» ABOUT THIS TASK: In this exercise, print only the lines from the line with "Edition, Pearson |" to the last line of the data below, inclusive. Any pictures should be left out.

» INFORMATION GIVEN:
== == ==
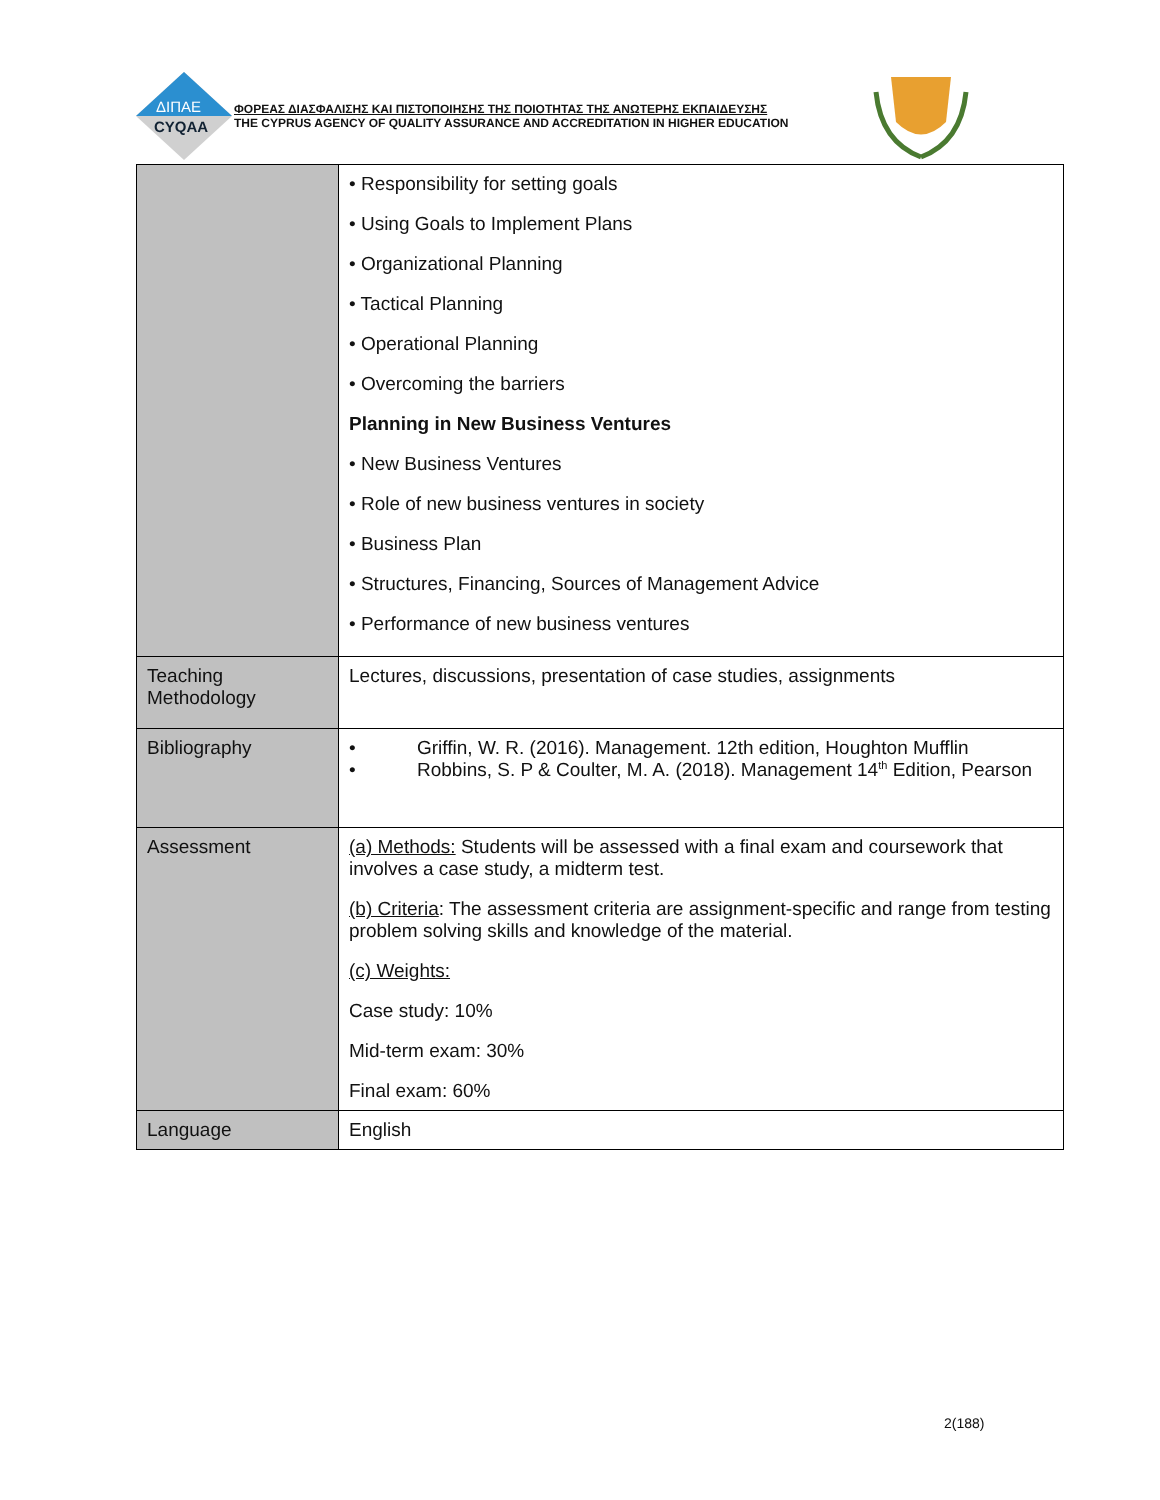ΔΙΠΑΕ
CYQAA
ΦΟΡΕΑΣ ΔΙΑΣΦΑΛΙΣΗΣ ΚΑΙ ΠΙΣΤΟΠΟΙΗΣΗΣ ΤΗΣ ΠΟΙΟΤΗΤΑΣ ΤΗΣ ΑΝΩΤΕΡΗΣ ΕΚΠΑΙΔΕΥΣΗΣ
THE CYPRUS AGENCY OF QUALITY ASSURANCE AND ACCREDITATION IN HIGHER EDUCATION
| | • Responsibility for setting goals • Using Goals to Implement Plans • Organizational Planning • Tactical Planning • Operational Planning • Overcoming the barriers Planning in New Business Ventures • New Business Ventures • Role of new business ventures in society • Business Plan • Structures, Financing, Sources of Management Advice • Performance of new business ventures |
| Teaching Methodology | Lectures, discussions, presentation of case studies, assignments |
| Bibliography | • Griffin, W. R. (2016). Management. 12th edition, Houghton Mufflin • Robbins, S. P & Coulter, M. A. (2018). Management 14<sup>th</sup> Edition, Pearson |
| Assessment | (a) Methods: Students will be assessed with a final exam and coursework that involves a case study, a midterm test. (b) Criteria : The assessment criteria are assignment-specific and range from testing problem solving skills and knowledge of the material. (c) Weights: Case study: 10% Mid-term exam: 30% Final exam: 60% |
| Language | English |
2(188)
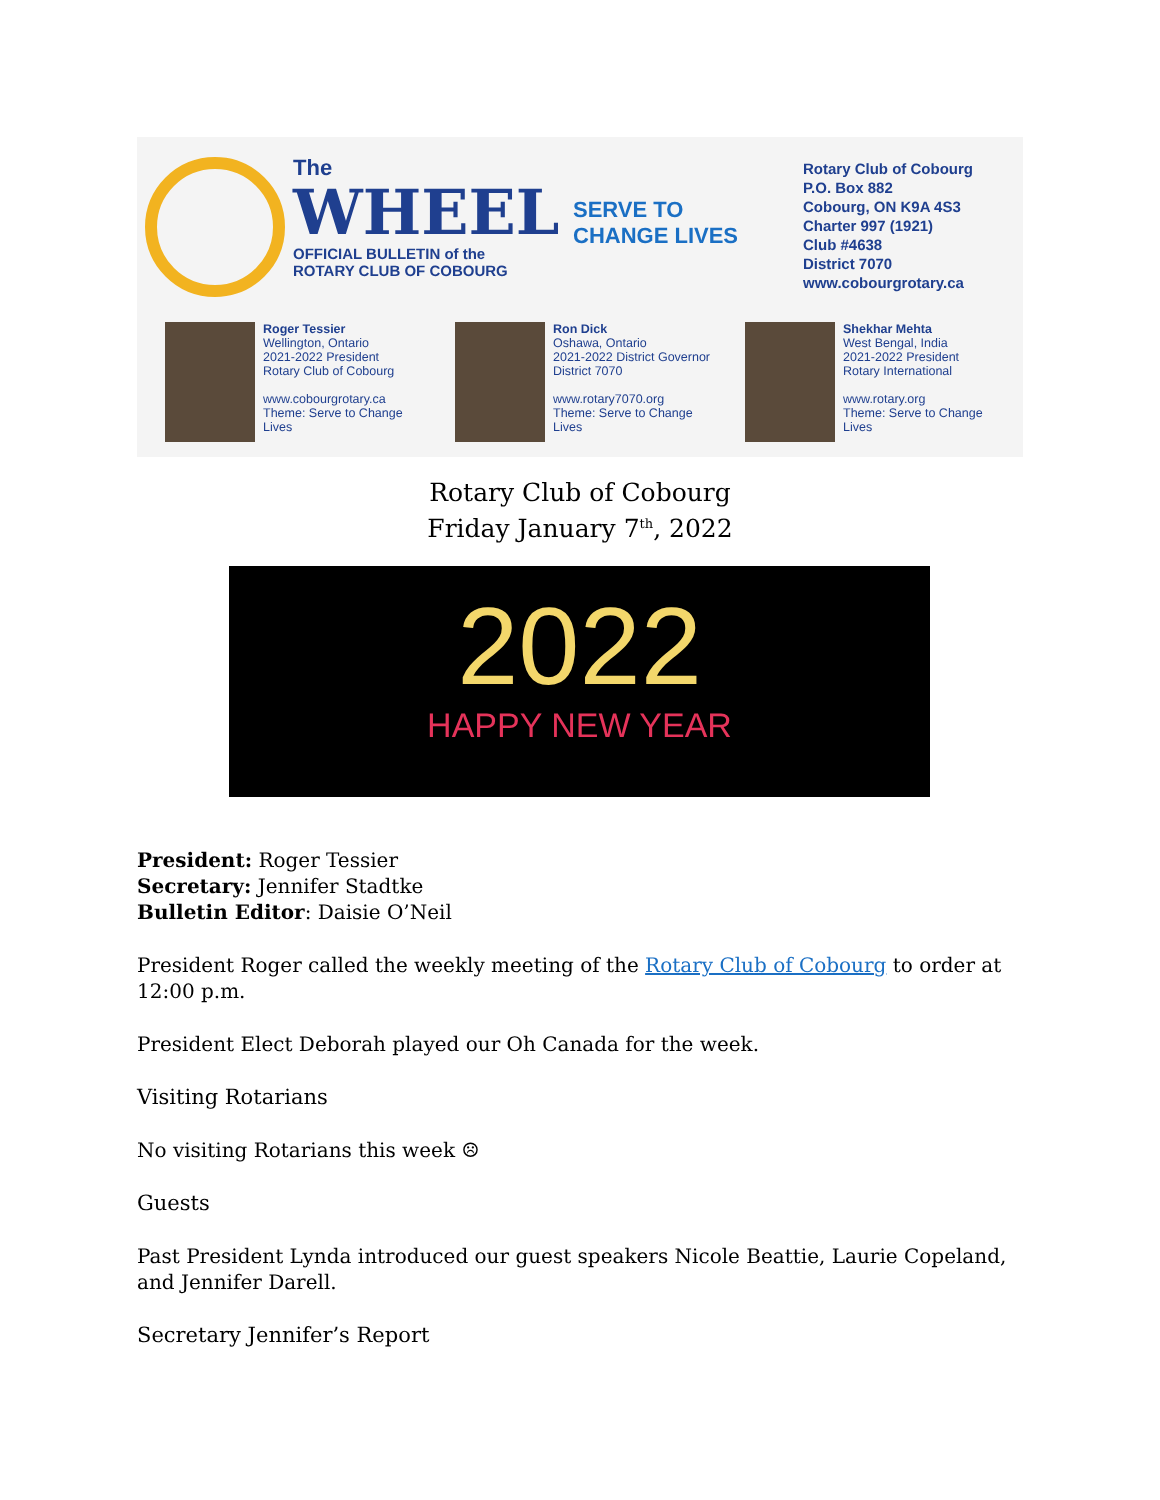The
WHEEL
OFFICIAL BULLETIN of the
ROTARY CLUB OF COBOURG
SERVE TO
CHANGE LIVES
Rotary Club of Cobourg
P.O. Box 882
Cobourg, ON K9A 4S3
Charter 997 (1921)
Club #4638
District 7070
www.cobourgrotary.ca
Roger Tessier
Wellington, Ontario
2021-2022 President
Rotary Club of Cobourg
www.cobourgrotary.ca
Theme: Serve to Change Lives
Ron Dick
Oshawa, Ontario
2021-2022 District Governor
District 7070
www.rotary7070.org
Theme: Serve to Change Lives
Shekhar Mehta
West Bengal, India
2021-2022 President
Rotary International
www.rotary.org
Theme: Serve to Change Lives
Rotary Club of Cobourg
Friday January 7<sup>th</sup>, 2022
2022
HAPPY NEW YEAR
President: Roger Tessier
Secretary: Jennifer Stadtke
Bulletin Editor: Daisie O’Neil
President Roger called the weekly meeting of the Rotary Club of Cobourg to order at 12:00 p.m.
President Elect Deborah played our Oh Canada for the week.
Visiting Rotarians
No visiting Rotarians this week ☹
Guests
Past President Lynda introduced our guest speakers Nicole Beattie, Laurie Copeland, and Jennifer Darell.
Secretary Jennifer’s Report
== == ==
» PROBLEM SOLUTION:
| Bibliography | • Griffin, W. R. (2016). Management. 12th edition, Houghton Mufflin • Robbins, S. P & Coulter, M. A. (2018). Management 14<sup>th</sup> Edition, Pearson |
| Assessment | (a) Methods: Students will be assessed with a final exam and coursework that involves a case study, a midterm test. (b) Criteria : The assessment criteria are assignment-specific and range from testing problem solving skills and knowledge of the material. (c) Weights: Case study: 10% Mid-term exam: 30% Final exam: 60% |
| Language | English |
2(188)
The
WHEEL
OFFICIAL BULLETIN of the
ROTARY CLUB OF COBOURG
SERVE TO
CHANGE LIVES
Rotary Club of Cobourg
P.O. Box 882
Cobourg, ON K9A 4S3
Charter 997 (1921)
Club #4638
District 7070
www.cobourgrotary.ca
Roger Tessier
Wellington, Ontario
2021-2022 President
Rotary Club of Cobourg
www.cobourgrotary.ca
Theme: Serve to Change Lives
Ron Dick
Oshawa, Ontario
2021-2022 District Governor
District 7070
www.rotary7070.org
Theme: Serve to Change Lives
Shekhar Mehta
West Bengal, India
2021-2022 President
Rotary International
www.rotary.org
Theme: Serve to Change Lives
Rotary Club of Cobourg
Friday January 7<sup>th</sup>, 2022
2022
HAPPY NEW YEAR
President: Roger Tessier
Secretary: Jennifer Stadtke
Bulletin Editor: Daisie O’Neil
President Roger called the weekly meeting of the Rotary Club of Cobourg to order at 12:00 p.m.
President Elect Deborah played our Oh Canada for the week.
Visiting Rotarians
No visiting Rotarians this week ☹
Guests
Past President Lynda introduced our guest speakers Nicole Beattie, Laurie Copeland, and Jennifer Darell.
Secretary Jennifer’s Report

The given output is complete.